EXTRACT:
^^^^

Shippou-Sensei said:


> i should really get this  as  i have  a new computer system   with  3d  n shit   just the sorta thing crysis  was made for
> 
> i'm  just  not  sure  if  i can justify  paying £30 for it  if all i'm doing is fucking about


 
It's £17 in Asda if you always pay to try games.


----------



## ChrisFilter (Jun 27, 2011)

Or £14.99 delivered from Amazon: http://www.amazon.co.uk/dp/B002BWON...de=asn&creative=22206&creativeASIN=B002BWONOY


----------



## Shippou-Sensei (Jun 27, 2011)

shit  might  really have toi get it now..


----------



## Chz (Jun 29, 2011)

Wow. The new high-res texture pack and DX11 patches suddenly make this game look like what I expected it to. 

And make my PC cry the way I expected it to.


----------



## ChrisFilter (Jun 29, 2011)

This is interesting: http://www.gamehos.co.uk/goods-258-Crysis2EADMKeyCode.html?gclid=CPjZvuKA26kCFcsb4QodwSIlWg

They appear to sell serials only. You download the game direct from EA. £11.99. Anyone used them before?


----------



## ChrisFilter (Jun 29, 2011)

Just them a try.. let's see if it's a scam.


----------



## UnderAnOpenSky (Jun 29, 2011)

Hmmmm in light of recent steam thread I'd be wariy


----------



## UnderAnOpenSky (Jun 29, 2011)

Chz said:


> Wow. The new high-res texture pack and DX11 patches suddenly make this game look like what I expected it to.
> 
> And make my PC cry the way I expected it to.


 
Have you made it cry with burntest yet? You can warm a room with it.


----------



## ChrisFilter (Jun 29, 2011)

Well, it seems to have worked. Took 40 mins to get the code, but it worked. Not bad! Time to get DiRT 3 for £11.99 as well.


----------



## ChrisFilter (Jul 4, 2011)

BTW - all working fine with the code from www.gamehos.co.uk - even confirmed with EA that it's a valid code.


----------



## Kid_Eternity (Jul 4, 2011)

Installing this right now on the 360, be interesting to see if it's any better as a whole than the demo...


----------



## ChrisFilter (Jul 4, 2011)

Buggy ai and a slow start but when the action gets going it's gleefully good. 

Plus you should see it on a top spec PC. Wow.


----------



## Kid_Eternity (Jul 6, 2011)

Played about an hour of it and actually quite like it so far; it's almost as if someone wondered what Halo ODST mixed with a little Half Life 2 would be like...


----------



## ChrisFilter (Jul 6, 2011)

I'm finding it's a little easy on anything but the hardest difficulty level. 

Your comparison is pretty on the money, I reckon.

^^^^

DATA:
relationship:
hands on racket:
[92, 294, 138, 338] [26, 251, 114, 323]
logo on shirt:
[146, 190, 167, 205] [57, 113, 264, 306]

^^^^

GIVEN EXERCISE A:
Decide whether each statement below agrees with the Crysis forum thread. Answer yes or no for each, and quote the words of the thread that settle it.
(i) ChrisFilter says the game costs £14.99 delivered from Amazon.
(ii) ChrisFilter received the code from the serial-only seller in under half an hour.
(iii) ChrisFilter finds the game a little easy on every difficulty level.
GIVEN EXERCISE B: Proceed with the Crysis forum thread, starting after its final post.

RESULT A:
(i) Yes: "Or £14.99 delivered from Amazon"
(ii) No: "Took 40 mins to get the code, but it worked."
(iii) No: "I'm finding it's a little easy on anything but the hardest difficulty level."

RESULT B:
----------



## Kid_Eternity (Jul 6, 2011)

Ah right, I'm playing on normal (always do with rented games)...will check out online play later.


----------



## Sunray (Jul 16, 2011)

I've competed about half of it by sneaking past everyone. It's actually quite challenging to do though certain scripted events you have to fight them off.  Second play through so weapons are not a problem. Will see if the update has been applied and carry on at full res.


----------



## ChrisFilter (Jul 16, 2011)

My SSD drive died so I've lost my save. Dunno if I can be arsed to play it through again. Forgot to set my save directories to back up, what a dick.


----------



## treelover (Jul 16, 2011)

I thought they were very reliable, SSD drives, is it under warranty?


----------



## ChrisFilter (Jul 16, 2011)

treelover said:


> I thought they were very reliable, SSD drives, is it under warranty?


 
Yeah, was only two weeks old.


----------



## treelover (Jul 16, 2011)

i don't know much about these drives, if you say buy a 80 gb one just for Vista, etc but install games on other drives, will it speed the games up or just windows boot up?, etc, in other words, what are the advantages of one?


----------



## Kid_Eternity (Jul 16, 2011)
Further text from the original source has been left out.